Recuerdo una ocasión, por ahí de finales de los noventa, en un taller de los que cotidianamente se impartían a mujeres indígenas, una investigadora muy reconocida en San Cristóbal de Las Casas, dijo en uno de esos talleres: “Cerca de mi casa había dos compañeras indígenas que salieron de sus comunidades para venir a trabajar a San Cristóbal. Todos los días las veía salir con sus trajes tan coloridos, sus trenzas largas y con listones, pero un día, esas mismas mujeres las vi vestidas de pantalón, con el cabello corto y les pregunté que ¡qué había pasado con sus trajes!, que los usaran, si se veían tan bellas, y que no los dejaran”. Para reafirmar su opinión me “usó” de ejemplo, y continuó: “si no, miren a Georgina, con pantalón, cabello corto y ya no vive en su comunidad. Por eso les digo compañeras, valoren su comunidad, y no cambien”. Recuerdo muy bien el señalamiento como si hubiera sido ayer. Recuerdo a las mujeres ahí sentadas, mientras yo “servía” de ejemplo de lo que no es una mujer indígena. No pude decir nada, me quedé callada. Esa imagen siempre la pienso, y me lleva justo a analizar que hay personas que se sienten con derecho de decir quién es y quién no es una mujer indígena, lo cual era muy común en esos años y continúa siéndolo). Y es sobre esto que he dedicado parte de mi vida, a pensarnos -pensarme- como mujeres indígenas, nosotras y no otras, quiénes y cómo nos han violentado diciéndonos cómo debíamos ser.


Fuera de los imaginarios


Mis hermanas y yo llegamos a San Cristóbal de Las Casas a finales de los ochenta para continuar con nuestros estudios, y en cada vacación regresábamos al pueblo. Cuando llegamos a la ciudad nos adaptamos al entorno, yo ingresé a una escuela secundaria que decían era la mejor. Para mi familia extensa, nosotras siempre fuimos las “indígenas”, y en la ciudad había que parecer más a lo mestizo. Es más, desde la academia y para los antropólogos en los 90, los indígenas solo existían en la comunidad. En la ciudad e incluso en la universidad éramos invisibilizados. Por ello me usaron de ejemplo, porque en el imaginario de la investigadora, preocupada por los cambios en las comunidades, las mujeres debían quedarse ahí, y yo no correspondía con esa realidad.

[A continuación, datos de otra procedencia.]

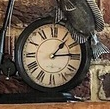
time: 1:14
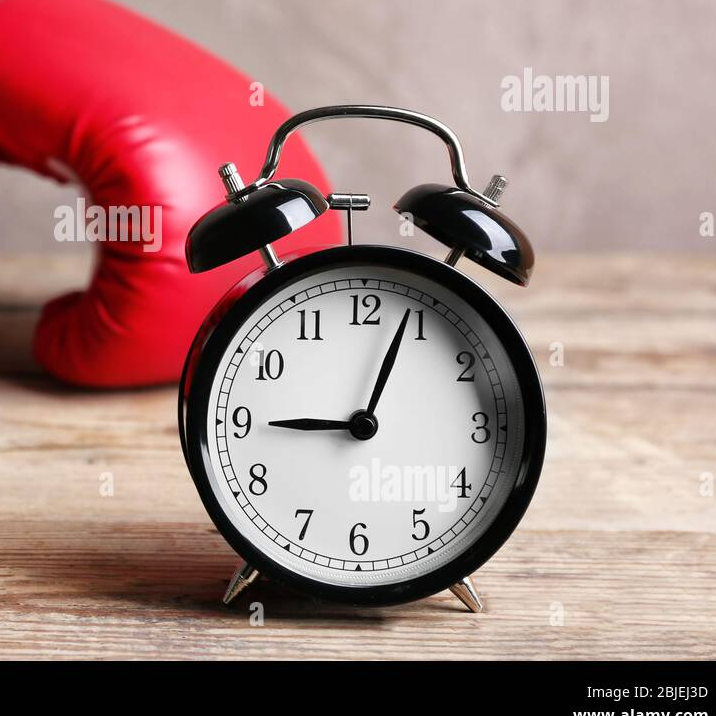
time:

Desde antes de irme a Ecuador dejé de “encolocharme” el cabello y me lo dejé crecer. En ese país recuerdo que siempre me lo elogiaban, lo negro, lo lacio, me decían “tan bonito tu cabello, ¿te lo “planchas?”. Por lo tanto, a lo largo de los años revise esas valoraciones negativas sobre el cabello, sobre nuestro aspecto, sobre las miradas e imágenes que internalicé inconscientemente en su momento. Hoy haciendo una retrospectiva de mi historia, sigo estando fuera del esquema e imagen antropológica de aquélla investigadora. Ahora valoro mi cabello, porque de alguna manera, como dijeran las mujeres negras, mi cabello adquirió un sentido político, de revaloración de mi ser mujer, de mi ser indígena, fuera del imaginario que se ha pintado sobre nosotras.

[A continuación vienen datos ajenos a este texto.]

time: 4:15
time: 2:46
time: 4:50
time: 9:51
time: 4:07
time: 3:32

[1]Recordemos los distintos personajes en la televisión abierta de la imagen de la mujer indígena que nos muestran, como el caso de la India María y de la paisana Jacinta en Perú, que parodian a las mujeres indígenas y que en el caso de Perú piden se prohíba por reproducir la violencia y los estereotipos sobre las indígenas.